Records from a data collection
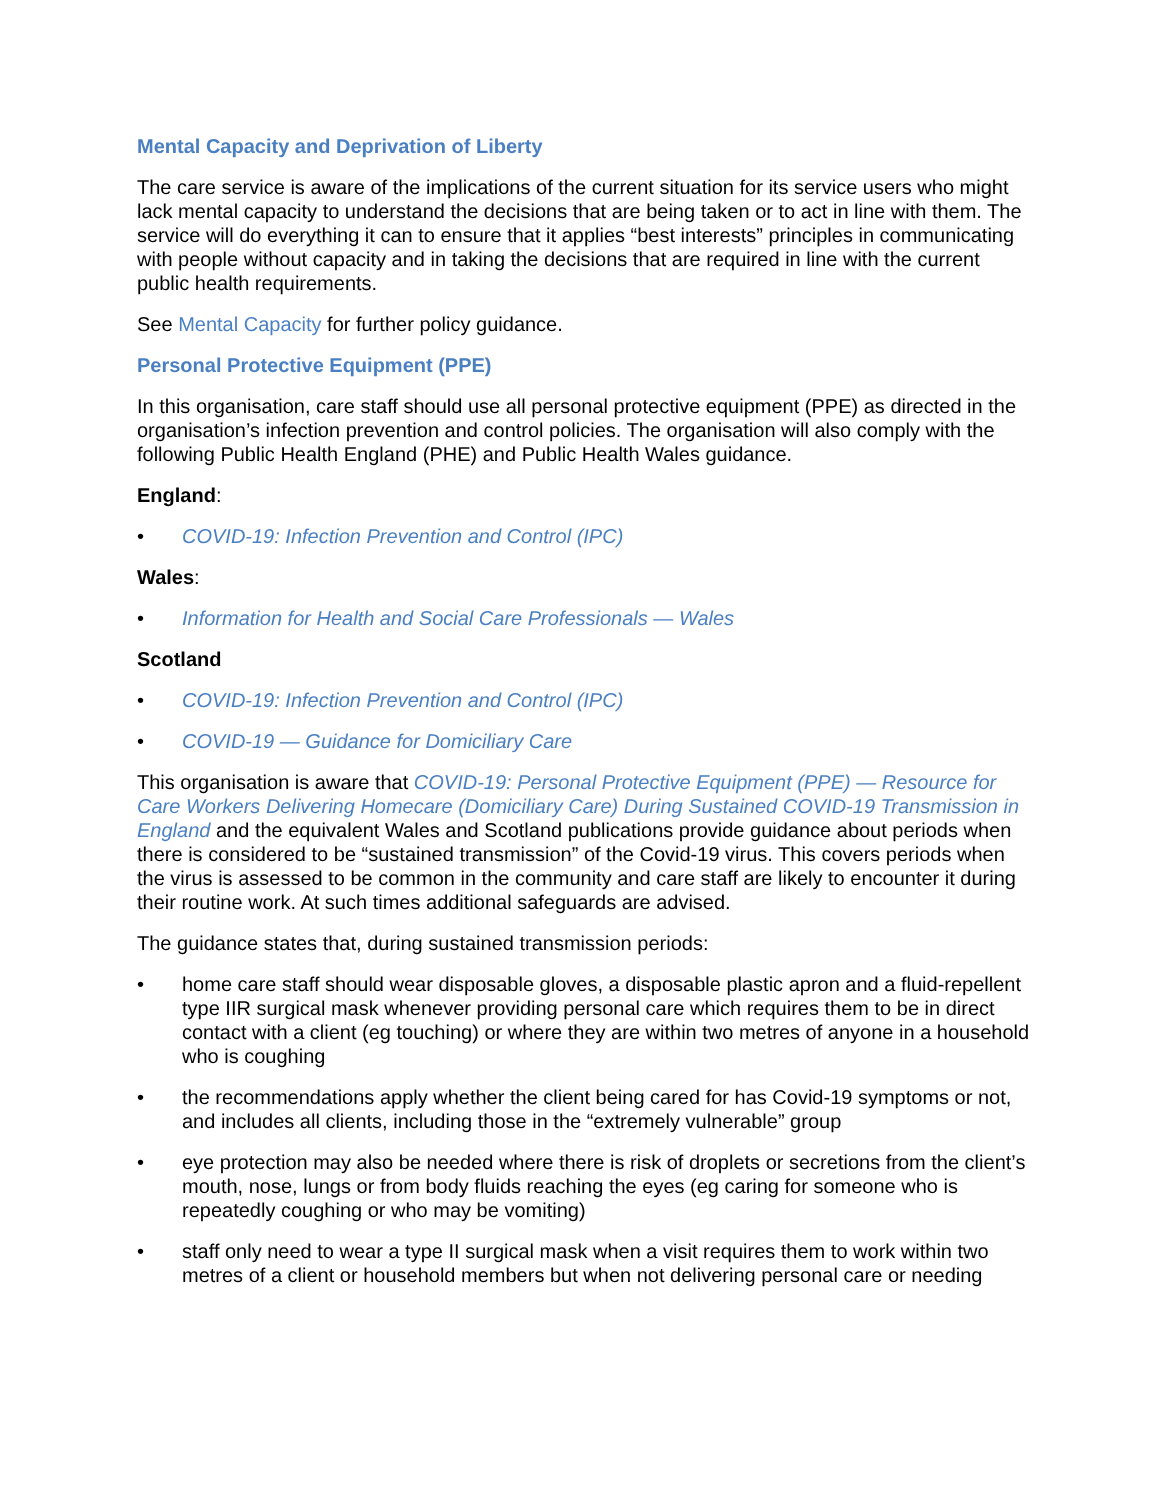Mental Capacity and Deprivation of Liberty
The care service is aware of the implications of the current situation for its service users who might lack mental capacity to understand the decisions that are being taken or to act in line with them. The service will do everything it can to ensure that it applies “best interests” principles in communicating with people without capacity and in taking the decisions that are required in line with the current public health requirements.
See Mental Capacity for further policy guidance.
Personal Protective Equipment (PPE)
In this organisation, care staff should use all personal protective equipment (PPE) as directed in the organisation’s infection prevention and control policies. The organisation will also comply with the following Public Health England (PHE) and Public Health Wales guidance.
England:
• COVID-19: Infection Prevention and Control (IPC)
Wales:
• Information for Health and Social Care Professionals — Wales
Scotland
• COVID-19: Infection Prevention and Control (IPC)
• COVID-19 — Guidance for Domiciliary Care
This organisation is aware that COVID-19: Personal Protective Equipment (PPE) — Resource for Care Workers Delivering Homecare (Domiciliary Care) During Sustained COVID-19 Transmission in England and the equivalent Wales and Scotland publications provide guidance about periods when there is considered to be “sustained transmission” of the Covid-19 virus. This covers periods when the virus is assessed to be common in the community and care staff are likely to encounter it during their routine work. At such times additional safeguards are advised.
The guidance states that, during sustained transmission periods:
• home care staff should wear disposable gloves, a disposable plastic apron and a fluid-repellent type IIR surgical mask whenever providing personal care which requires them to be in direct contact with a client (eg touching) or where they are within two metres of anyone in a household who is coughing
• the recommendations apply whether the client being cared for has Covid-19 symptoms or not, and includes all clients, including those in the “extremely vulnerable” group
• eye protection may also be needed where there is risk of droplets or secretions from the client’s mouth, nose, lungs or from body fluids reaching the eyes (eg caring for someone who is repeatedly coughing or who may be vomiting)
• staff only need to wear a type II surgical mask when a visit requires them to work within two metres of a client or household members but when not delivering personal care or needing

WHAT YOU WILL DO
Return every line of the entries above that the string "Domiciliary" appears in.

OUTPUT FOR THIS TASK
• COVID-19 — Guidance for Domiciliary Care
This organisation is aware that COVID-19: Personal Protective Equipment (PPE) — Resource for Care Workers Delivering Homecare (Domiciliary Care) During Sustained COVID-19 Transmission in England and the equivalent Wales and Scotland publications provide guidance about periods when there is considered to be “sustained transmission” of the Covid-19 virus. This covers periods when the virus is assessed to be common in the community and care staff are likely to encounter it during their routine work. At such times additional safeguards are advised.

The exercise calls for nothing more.